I shook myself out of my pulp-fiction daydream. I didn’t get to be Philip Marlowe, and JJ Burke was definitely no Lauren Bacall. Everyone on my staff was getting fired tomorrow. And I was strongly contemplating taking up violence to their persons as well.

I got that he was the only Mensa Club member in our school. I even understood that his genius was a novelty worth exploring—being a ten-year-old junior. But he most certainly should not be dating anyone, let alone me. Why his mother signed off on the calendar at all made me wonder about her—especially since she’d been glaring at me since I sat down.

“So, JJ, what game are you playing?” I asked while keeping eye contact with Mommy. Just in case she thought I was putting a move on him. He was cute but really not my type.

“Pokemon.”

“Oh.” I knew nothing about Pokémon, other than we used to buy the trading cards but never knew what we were supposed to do with them on the playground. I think each of us had about ten cards that we just carried with us and compared at recess. “Is it fun?”

“No. It’s horribly boring. It’s like a punishment having to even turn it on. That’s why I take it everywhere I go.” He looked up long enough to fire off a stunningly sarcastic facial expression at me.

Well, okay then. Reaching, I offered, “Do you have any other hobbies?”

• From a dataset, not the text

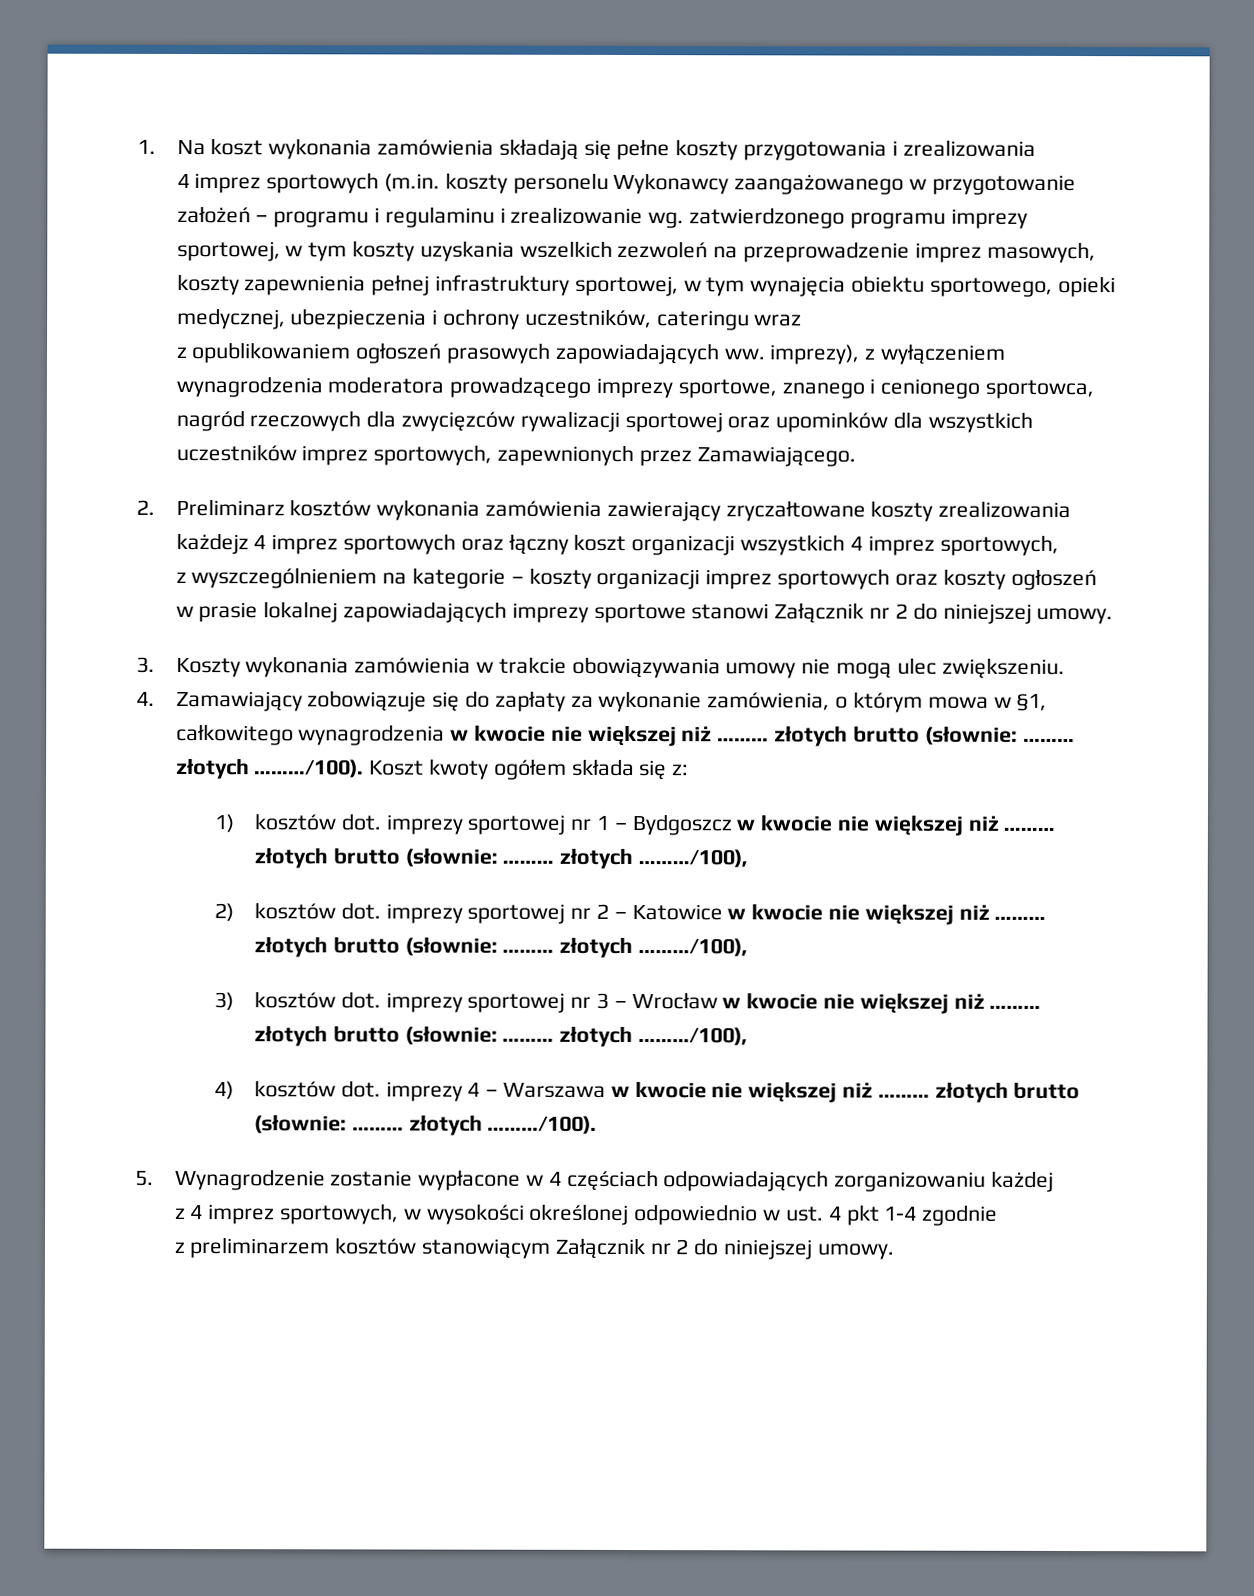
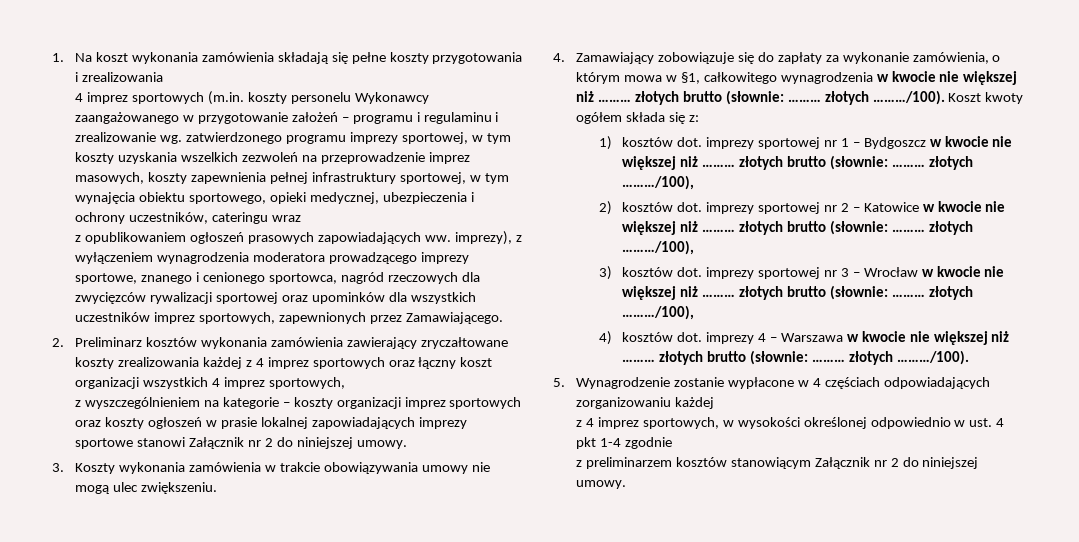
[175,532,249,555] każdejz -> [202,357,252,369] każdej z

He sighed, exasperated with me already, and shook his head at his mother before he looked at me again. “I find knitting to be quite soothing when I’m not too busy with my schoolwork, early college applications, chess tournaments, and practicing the twelve languages I speak fluently. Not to mention the seven instruments I play.” He rolled his eyes. “I don’t have time for hobbies.” He turned back to his mother. “I see what you mean. Are they all like this?”